The good news is that nearly every problem he pointed out should be relatively easy to fix. Most of it just requires a minor rewording and most of those words are not particularly necessary to the story line. Embark may be a little more difficult to resolve as it involves a rhyme, although not a very strong one. You may need to change both words. But again, that shouldn't be too difficult for you.

Well now you have two responses although they seem to be of just one opinion. And BTW, you needn't worry, we try to never "be gentle."

Thanks,
Pete

Brad
Member Ascendant
since 1999-08-20
Posts 5705
Jejudo, South Korea
7 posted 2000-10-19 08:41 PM


What was that word again?

right heart
ritehart -- isn't that a Mel Gibson movie?
lie hard -- isn't that a Bruce Willis movie?
llllllightlart
lightwort

Whatever.

Actually, I think more l--, more comic pieces would be nice to see. People seem afraid to humorous stuff because poetry is supposed to be so serious "Milton as opposed to Shakespeare, I guess-- it's supposed to be fun too.

Give us more, more,
Brad

Kit McCallum
Administrator
Member Laureate
since 2000-04-30
Posts 14774
Ontario, Canada
8 posted 2000-10-19 10:02 PM


HEY ... I love you guys! Once I got past the terror of clicking on my post to actually READ the responses ... this was relatively painless, LOL!  

~Philip: You deserve a medal for getting all the way through this one. Thank you so much for taking the time to review this in full, and in so much detail ... I really appreciate it (and I hope you had a wonderful Anniversary).

You've made excellent points throughout, and you're right ... I do drop a few words I likely shouldn't in favour of preserving the meter (a quick fix where I should really just take a little more time and thought). I'll need to stop talking in tongues (or at least Lancastrian accent).  

LOL on the "whispered loon" part!  I was going for a "really sappy" beginning before trying to add some humour, and I probably went a tad (a lot) too far. Now that I'm reading it through your eyes, I'm not sure what the heck a whispered loon is either! I'll have to think that one over a bit more.

>>> would a little splash really do that!!  maybe just a little ott...no?
When the water's that cold … yup! LOL! Guess I didn't say that though till a few lines later, hmmmm, you're making me think!

>>>embark :  I agree on the embark portion too Philip … a little too much trying to make it fit, yet not used in the right context here. (you've got a good eye!)  

>>>"He stops her now..." ...... he stops the mother bear !!!???
Nooooo, his lady love, ooops, I don't want to stop a bear, let her (the bear) keep going, ack ... I'll see if I can fix that!
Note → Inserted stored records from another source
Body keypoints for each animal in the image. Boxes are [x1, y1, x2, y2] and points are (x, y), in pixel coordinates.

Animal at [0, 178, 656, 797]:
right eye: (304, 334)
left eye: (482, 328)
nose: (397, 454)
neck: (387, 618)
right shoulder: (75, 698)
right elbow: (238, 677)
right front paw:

>>> "the skunk had met it's mark" ....sounds a little too much like "met his match" which is much the opposite meaning to that which you wanted?
Actually, I did mean "met it's mark" … like a bullseye? Maybe wrong term?
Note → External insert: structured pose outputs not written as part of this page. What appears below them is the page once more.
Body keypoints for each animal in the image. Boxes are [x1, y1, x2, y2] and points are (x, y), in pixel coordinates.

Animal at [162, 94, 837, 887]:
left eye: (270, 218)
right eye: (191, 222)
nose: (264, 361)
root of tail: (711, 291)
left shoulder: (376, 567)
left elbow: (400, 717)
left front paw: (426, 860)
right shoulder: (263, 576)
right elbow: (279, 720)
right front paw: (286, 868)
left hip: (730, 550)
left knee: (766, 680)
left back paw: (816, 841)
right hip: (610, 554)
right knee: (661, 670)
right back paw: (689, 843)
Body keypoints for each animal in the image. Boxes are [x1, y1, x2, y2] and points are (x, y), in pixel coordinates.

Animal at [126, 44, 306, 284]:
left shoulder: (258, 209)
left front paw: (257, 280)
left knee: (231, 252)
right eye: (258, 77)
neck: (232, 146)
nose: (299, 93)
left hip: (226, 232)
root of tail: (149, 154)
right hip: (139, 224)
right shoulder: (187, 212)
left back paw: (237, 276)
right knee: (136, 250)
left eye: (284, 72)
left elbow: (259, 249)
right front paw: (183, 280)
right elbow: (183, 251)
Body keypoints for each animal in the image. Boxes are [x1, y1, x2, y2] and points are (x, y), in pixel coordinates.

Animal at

>>> "lumbered" ..hummm ..think you can do better than that ... shades of the bear in the stanza
Yup … I agree.

>>>punchline... Not sure how I can fix that one, I'll have to play with it a bit.

I'm going to review each comment in detail and see if I can make some amendments when I get a chance.  If I do, would I just re-post the amended version in this thread here to get your opinion? I'm not sure how that part works. Thanks so much for all your efforts Philip, you really broke it down, and gave me a LOT to think about, and ya know … it didn't hurt a bit!  

~KidD:  Thanks so much for your comments. I had to laugh at "piling on top", but I will try to tighten it up a bit. I'm glad you enjoyed the read though!  

~Pete:  Thank you for these encouraging words. I agree too, I can see where I can clean it up a bit by not skipping a few of my articles and prepositions (lol, I can hear my old English teacher cringing now that I look at it that way). And thanks for not being "gentle" … you guys are great!  

~Brad: ROFL … That's   l-i-g-h-t-h-e-a-r-t-e-d.  Believe me, I'm sad and serious waaayyyy too often, it's soothing to do a fun piece now and again! Thanks Brad!  

PHEW! Well, I guess I made it through my trial by fire, with very few major burns. Your advertising certainly worked to pull me in, but it's your caring, knowledgeable and thought-provoking responses that will keep me coming back. Thanks again!

Much appreciation to all,
/Kit


[This message has been edited by Kit McCallum (edited 10-19-2000).]